RECORDS TO PROCESS
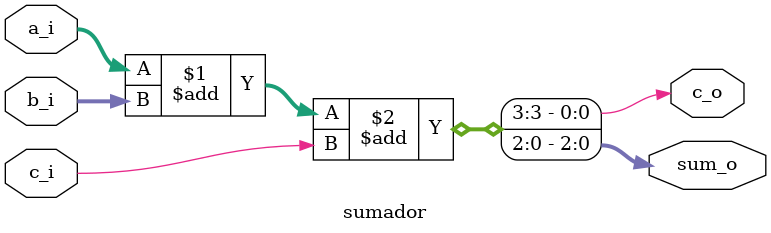
<source format=sv>
module sumador (
    input logic [2:0]   a_i,
    input logic [2:0]   b_i,
    input logic         c_i,

    output logic [2:0]  sum_o,
    output logic        c_o
);

assign {c_o,sum_o} = a_i+b_i+c_i;

endmodule
</source>
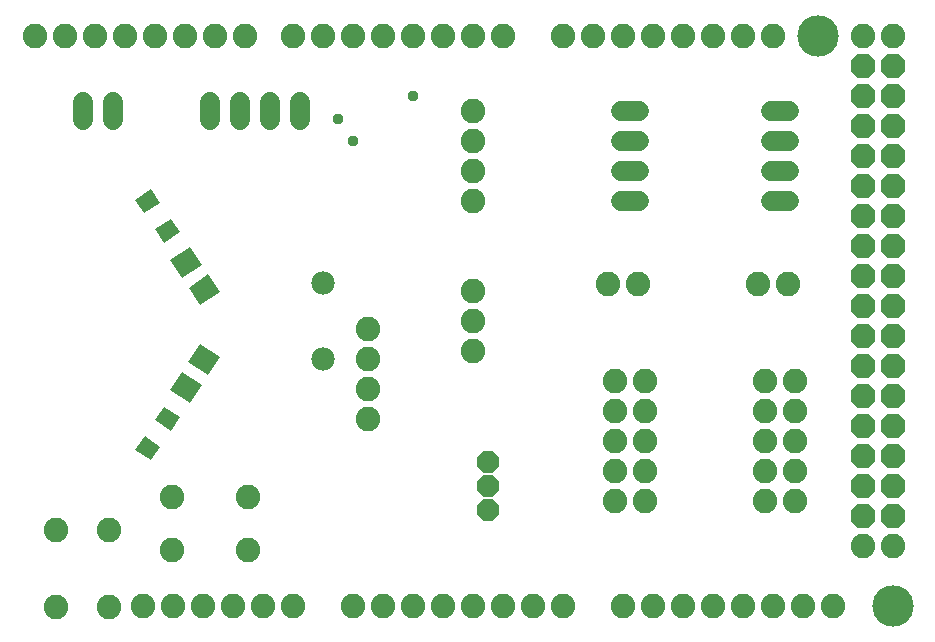
<source format=gts>
G75*
%MOIN*%
%OFA0B0*%
%FSLAX25Y25*%
%IPPOS*%
%LPD*%
%AMOC8*
5,1,8,0,0,1.08239X$1,22.5*
%
%ADD10C,0.13792*%
%ADD11C,0.08200*%
%ADD12OC8,0.08200*%
%ADD13C,0.07800*%
%ADD14R,0.05524X0.06312*%
%ADD15R,0.07099X0.07887*%
%ADD16OC8,0.07400*%
%ADD17C,0.06800*%
%ADD18C,0.03778*%
D10*
X0381250Y0212632D03*
X0406250Y0022632D03*
D11*
X0127350Y0022332D03*
X0145150Y0022332D03*
X0156250Y0022632D03*
X0166250Y0022632D03*
X0176250Y0022632D03*
X0186250Y0022632D03*
X0196250Y0022632D03*
X0206250Y0022632D03*
X0226250Y0022632D03*
X0236250Y0022632D03*
X0246250Y0022632D03*
X0256250Y0022632D03*
X0266250Y0022632D03*
X0276250Y0022632D03*
X0286250Y0022632D03*
X0296250Y0022632D03*
X0316250Y0022632D03*
X0326250Y0022632D03*
X0336250Y0022632D03*
X0346250Y0022632D03*
X0356250Y0022632D03*
X0366250Y0022632D03*
X0376250Y0022632D03*
X0386250Y0022632D03*
X0396250Y0042632D03*
X0406250Y0042632D03*
X0373750Y0057632D03*
X0363750Y0057632D03*
X0363750Y0067632D03*
X0373750Y0067632D03*
X0373750Y0077632D03*
X0363750Y0077632D03*
X0363750Y0087632D03*
X0373750Y0087632D03*
X0373750Y0097632D03*
X0363750Y0097632D03*
X0323750Y0097632D03*
X0313750Y0097632D03*
X0313750Y0087632D03*
X0323750Y0087632D03*
X0323750Y0077632D03*
X0313750Y0077632D03*
X0313750Y0067632D03*
X0323750Y0067632D03*
X0323750Y0057632D03*
X0313750Y0057632D03*
X0231250Y0085132D03*
X0231250Y0095132D03*
X0231250Y0105132D03*
X0231250Y0115132D03*
X0266250Y0117632D03*
X0266250Y0107632D03*
X0266250Y0127632D03*
X0311250Y0130132D03*
X0321250Y0130132D03*
X0361250Y0130132D03*
X0371250Y0130132D03*
X0266250Y0157632D03*
X0266250Y0167632D03*
X0266250Y0177632D03*
X0266250Y0187632D03*
X0266250Y0212632D03*
X0256250Y0212632D03*
X0246250Y0212632D03*
X0236250Y0212632D03*
X0226250Y0212632D03*
X0216250Y0212632D03*
X0206250Y0212632D03*
X0190250Y0212632D03*
X0180250Y0212632D03*
X0170250Y0212632D03*
X0160250Y0212632D03*
X0150250Y0212632D03*
X0140250Y0212632D03*
X0130250Y0212632D03*
X0120250Y0212632D03*
X0276250Y0212632D03*
X0296250Y0212632D03*
X0306250Y0212632D03*
X0316250Y0212632D03*
X0326250Y0212632D03*
X0336250Y0212632D03*
X0346250Y0212632D03*
X0356250Y0212632D03*
X0366250Y0212632D03*
X0396250Y0212632D03*
X0406250Y0212632D03*
X0191550Y0059032D03*
X0165950Y0059032D03*
X0145150Y0047932D03*
X0127350Y0047932D03*
X0165950Y0041232D03*
X0191550Y0041232D03*
D12*
X0396250Y0052632D03*
X0406250Y0052632D03*
X0406250Y0062632D03*
X0396250Y0062632D03*
X0396250Y0072632D03*
X0406250Y0072632D03*
X0406250Y0082632D03*
X0396250Y0082632D03*
X0396250Y0092632D03*
X0406250Y0092632D03*
X0406250Y0102632D03*
X0396250Y0102632D03*
X0396250Y0112632D03*
X0406250Y0112632D03*
X0406250Y0122632D03*
X0396250Y0122632D03*
X0396250Y0132632D03*
X0406250Y0132632D03*
X0406250Y0142632D03*
X0396250Y0142632D03*
X0396250Y0152632D03*
X0406250Y0152632D03*
X0406250Y0162632D03*
X0396250Y0162632D03*
X0396250Y0172632D03*
X0406250Y0172632D03*
X0406250Y0182632D03*
X0396250Y0182632D03*
X0396250Y0192632D03*
X0406250Y0192632D03*
X0406250Y0202632D03*
X0396250Y0202632D03*
D13*
X0216250Y0130428D03*
X0216250Y0104837D03*
D14*
G36*
X0168617Y0085682D02*
X0165608Y0081050D01*
X0160315Y0084488D01*
X0163324Y0089120D01*
X0168617Y0085682D01*
G37*
G36*
X0162185Y0075777D02*
X0159176Y0071145D01*
X0153883Y0074583D01*
X0156892Y0079215D01*
X0162185Y0075777D01*
G37*
G36*
X0163481Y0143683D02*
X0160392Y0148261D01*
X0165623Y0151791D01*
X0168712Y0147213D01*
X0163481Y0143683D01*
G37*
G36*
X0156877Y0153474D02*
X0153788Y0158052D01*
X0159019Y0161582D01*
X0162108Y0157004D01*
X0156877Y0153474D01*
G37*
D15*
G36*
X0169384Y0132055D02*
X0165415Y0137939D01*
X0171952Y0142349D01*
X0175921Y0136465D01*
X0169384Y0132055D01*
G37*
G36*
X0175548Y0122916D02*
X0171579Y0128800D01*
X0178116Y0133210D01*
X0182085Y0127326D01*
X0175548Y0122916D01*
G37*
G36*
X0181991Y0105583D02*
X0178125Y0099632D01*
X0171513Y0103927D01*
X0175379Y0109878D01*
X0181991Y0105583D01*
G37*
G36*
X0175987Y0096338D02*
X0172121Y0090387D01*
X0165509Y0094682D01*
X0169375Y0100633D01*
X0175987Y0096338D01*
G37*
D16*
X0271250Y0070506D03*
X0271250Y0062632D03*
X0271250Y0054758D03*
D17*
X0315750Y0157632D02*
X0321750Y0157632D01*
X0321750Y0167632D02*
X0315750Y0167632D01*
X0315750Y0177632D02*
X0321750Y0177632D01*
X0321750Y0187632D02*
X0315750Y0187632D01*
X0365750Y0187632D02*
X0371750Y0187632D01*
X0371750Y0177632D02*
X0365750Y0177632D01*
X0365750Y0167632D02*
X0371750Y0167632D01*
X0371750Y0157632D02*
X0365750Y0157632D01*
X0208750Y0184632D02*
X0208750Y0190632D01*
X0198750Y0190632D02*
X0198750Y0184632D01*
X0188750Y0184632D02*
X0188750Y0190632D01*
X0178750Y0190632D02*
X0178750Y0184632D01*
X0146250Y0184632D02*
X0146250Y0190632D01*
X0136250Y0190632D02*
X0136250Y0184632D01*
D18*
X0221250Y0185132D03*
X0226250Y0177632D03*
X0246250Y0192632D03*
M02*

</source>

EXERCISE AIM
Apply a filter to the listing above so that only lines with "logic" are kept, and copy those lines.

SOLUTION TO THE PROBLEM
    input logic [2:0]   a_i,
    input logic [2:0]   b_i,
    input logic         c_i,
    output logic [2:0]  sum_o,
    output logic        c_o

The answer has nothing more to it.